Using 'wget -S', here are the response headers sent by the development system:

$ wget -S http://dev/ajax/shopping_list.php\?action=add\&SKU=ABC
--15:48:41--  http://dev/ajax/shopping_list.php?action=add&SKU=ABC
           => `shopping_list.php?action=add&SKU=ABC.1'
Resolving dev... 192.168.0.30
Connecting to dev|192.168.0.30|:80... connected.
  HTTP/1.1 200 OK
  Date: Mon, 11 Dec 2006 23:48:41 GMT
  Server: Apache/2.2.3 (FreeBSD) mod_ssl/2.2.3 OpenSSL/0.9.7e-p1 DAV/2
PHP/5.2.0 with Suhosin-Patch mod_ruby/1.2.5 Ruby/1.8.5(2006-08-25) SVN/1.4.2
mod_jk/1.2.15
  X-Powered-By: PHP/5.2.0
  Set-Cookie: PHPSESSID=WJ33PpO,nphiPAVxrbrWrQEnO5a; path=/
  Expires: Thu, 19 Nov 1981 08:52:00 GMT
  Cache-Control: no-store, no-cache, must-revalidate, post-check=0,
pre-check=0
  Pragma: no-cache
  Content-Length: 103
  Keep-Alive: timeout=15, max=100
  Connection: Keep-Alive
  Content-Type: application/xml
Length: 103 [application/xml]


And on the live server:


$ wget -S http://test/ajax/shopping_list.php\?action=add\&SKU=ABC
--15:48:26--  http://test/ajax/shopping_list.php?action=add&SKU=ABC
           => `shopping_list.php?action=add&SKU=ABC'
Resolving test... 192.168.0.31
Connecting to test|192.168.0.31|:80... connected.

PROBLEM DESCRIPTION -> Return the wget output verbatim, from "Using 'wget -S', here" to "to dev|192.168.0.30|:80... connected.".

Items stored from a collection
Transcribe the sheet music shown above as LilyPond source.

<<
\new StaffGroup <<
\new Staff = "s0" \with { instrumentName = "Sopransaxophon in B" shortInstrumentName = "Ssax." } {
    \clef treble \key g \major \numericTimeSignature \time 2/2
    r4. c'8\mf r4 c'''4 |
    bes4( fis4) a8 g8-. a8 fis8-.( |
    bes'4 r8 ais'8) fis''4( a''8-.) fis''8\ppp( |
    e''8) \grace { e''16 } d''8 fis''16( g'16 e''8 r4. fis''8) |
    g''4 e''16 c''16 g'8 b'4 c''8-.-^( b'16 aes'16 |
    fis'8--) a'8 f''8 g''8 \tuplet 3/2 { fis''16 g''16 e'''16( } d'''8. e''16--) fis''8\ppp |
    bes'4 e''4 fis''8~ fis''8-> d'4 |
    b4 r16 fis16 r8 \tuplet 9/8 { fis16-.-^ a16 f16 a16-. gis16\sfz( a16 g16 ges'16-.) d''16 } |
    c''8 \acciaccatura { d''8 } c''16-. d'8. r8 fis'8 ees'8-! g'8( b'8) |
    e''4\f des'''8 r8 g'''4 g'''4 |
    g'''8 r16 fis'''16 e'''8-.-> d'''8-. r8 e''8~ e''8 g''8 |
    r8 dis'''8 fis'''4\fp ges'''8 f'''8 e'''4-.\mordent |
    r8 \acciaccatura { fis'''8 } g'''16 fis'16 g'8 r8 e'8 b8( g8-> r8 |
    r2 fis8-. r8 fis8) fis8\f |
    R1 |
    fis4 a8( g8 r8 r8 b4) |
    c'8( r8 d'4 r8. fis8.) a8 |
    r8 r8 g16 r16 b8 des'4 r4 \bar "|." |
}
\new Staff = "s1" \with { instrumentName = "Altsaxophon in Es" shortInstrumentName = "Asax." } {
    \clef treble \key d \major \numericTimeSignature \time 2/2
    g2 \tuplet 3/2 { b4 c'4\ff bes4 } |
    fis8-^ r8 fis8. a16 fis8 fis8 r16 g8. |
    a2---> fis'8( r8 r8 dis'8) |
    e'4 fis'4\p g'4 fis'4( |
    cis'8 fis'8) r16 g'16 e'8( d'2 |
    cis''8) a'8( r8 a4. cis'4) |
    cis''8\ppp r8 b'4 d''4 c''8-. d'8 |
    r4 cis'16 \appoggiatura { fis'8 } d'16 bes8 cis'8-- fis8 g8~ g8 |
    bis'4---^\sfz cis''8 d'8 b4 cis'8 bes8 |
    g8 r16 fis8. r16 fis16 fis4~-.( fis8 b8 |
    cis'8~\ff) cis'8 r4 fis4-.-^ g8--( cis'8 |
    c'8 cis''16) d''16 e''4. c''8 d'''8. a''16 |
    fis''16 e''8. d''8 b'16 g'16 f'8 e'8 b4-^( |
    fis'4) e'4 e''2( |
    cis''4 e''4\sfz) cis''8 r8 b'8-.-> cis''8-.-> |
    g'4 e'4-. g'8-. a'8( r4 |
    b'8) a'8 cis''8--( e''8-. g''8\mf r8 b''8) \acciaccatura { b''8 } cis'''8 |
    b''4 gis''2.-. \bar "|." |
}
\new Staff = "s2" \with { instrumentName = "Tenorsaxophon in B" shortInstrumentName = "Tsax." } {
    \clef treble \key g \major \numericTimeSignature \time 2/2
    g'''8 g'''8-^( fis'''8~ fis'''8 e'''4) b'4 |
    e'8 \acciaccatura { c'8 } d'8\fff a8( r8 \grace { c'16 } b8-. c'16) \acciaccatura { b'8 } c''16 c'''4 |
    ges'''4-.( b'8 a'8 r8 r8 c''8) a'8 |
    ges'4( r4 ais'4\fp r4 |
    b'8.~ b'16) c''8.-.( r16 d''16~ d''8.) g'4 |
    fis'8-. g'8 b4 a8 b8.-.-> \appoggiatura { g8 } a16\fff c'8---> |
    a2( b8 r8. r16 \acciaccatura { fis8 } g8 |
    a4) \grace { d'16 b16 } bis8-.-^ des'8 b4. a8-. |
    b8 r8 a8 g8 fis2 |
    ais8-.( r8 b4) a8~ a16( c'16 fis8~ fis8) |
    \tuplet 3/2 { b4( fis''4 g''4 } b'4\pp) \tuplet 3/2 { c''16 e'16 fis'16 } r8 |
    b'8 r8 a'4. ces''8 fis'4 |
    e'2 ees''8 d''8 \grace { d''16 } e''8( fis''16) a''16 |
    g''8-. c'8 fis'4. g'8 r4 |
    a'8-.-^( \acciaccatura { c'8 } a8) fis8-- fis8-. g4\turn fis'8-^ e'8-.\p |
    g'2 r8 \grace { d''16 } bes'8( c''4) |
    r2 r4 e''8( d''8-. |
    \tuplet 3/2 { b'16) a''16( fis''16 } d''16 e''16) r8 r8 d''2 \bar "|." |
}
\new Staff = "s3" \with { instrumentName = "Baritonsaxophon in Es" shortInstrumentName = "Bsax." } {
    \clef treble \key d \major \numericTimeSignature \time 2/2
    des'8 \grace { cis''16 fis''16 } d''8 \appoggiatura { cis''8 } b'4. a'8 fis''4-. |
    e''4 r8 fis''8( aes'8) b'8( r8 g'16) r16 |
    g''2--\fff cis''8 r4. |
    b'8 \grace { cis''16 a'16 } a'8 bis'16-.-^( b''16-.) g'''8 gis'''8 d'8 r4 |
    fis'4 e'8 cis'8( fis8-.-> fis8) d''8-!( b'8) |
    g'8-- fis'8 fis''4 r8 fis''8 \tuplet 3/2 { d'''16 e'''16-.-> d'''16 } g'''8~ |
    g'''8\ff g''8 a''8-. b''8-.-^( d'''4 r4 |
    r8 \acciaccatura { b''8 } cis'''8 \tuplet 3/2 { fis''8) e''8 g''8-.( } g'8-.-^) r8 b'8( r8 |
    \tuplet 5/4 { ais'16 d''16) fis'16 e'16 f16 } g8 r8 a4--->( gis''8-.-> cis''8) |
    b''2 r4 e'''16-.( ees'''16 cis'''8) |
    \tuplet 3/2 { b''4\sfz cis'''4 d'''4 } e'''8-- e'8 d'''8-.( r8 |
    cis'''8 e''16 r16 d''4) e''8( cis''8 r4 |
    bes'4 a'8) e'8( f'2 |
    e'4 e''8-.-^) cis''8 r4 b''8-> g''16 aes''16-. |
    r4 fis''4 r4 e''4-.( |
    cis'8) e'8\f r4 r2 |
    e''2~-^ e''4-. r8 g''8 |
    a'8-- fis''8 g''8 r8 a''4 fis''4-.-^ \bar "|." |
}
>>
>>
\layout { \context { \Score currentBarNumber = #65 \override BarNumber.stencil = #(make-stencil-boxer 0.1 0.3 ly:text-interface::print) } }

TASK ANSWER ->
Using 'wget -S', here are the response headers sent by the development system:

$ wget -S http://dev/ajax/shopping_list.php\?action=add\&SKU=ABC
--15:48:41--  http://dev/ajax/shopping_list.php?action=add&SKU=ABC
           => `shopping_list.php?action=add&SKU=ABC.1'
Resolving dev... 192.168.0.30
Connecting to dev|192.168.0.30|:80... connected.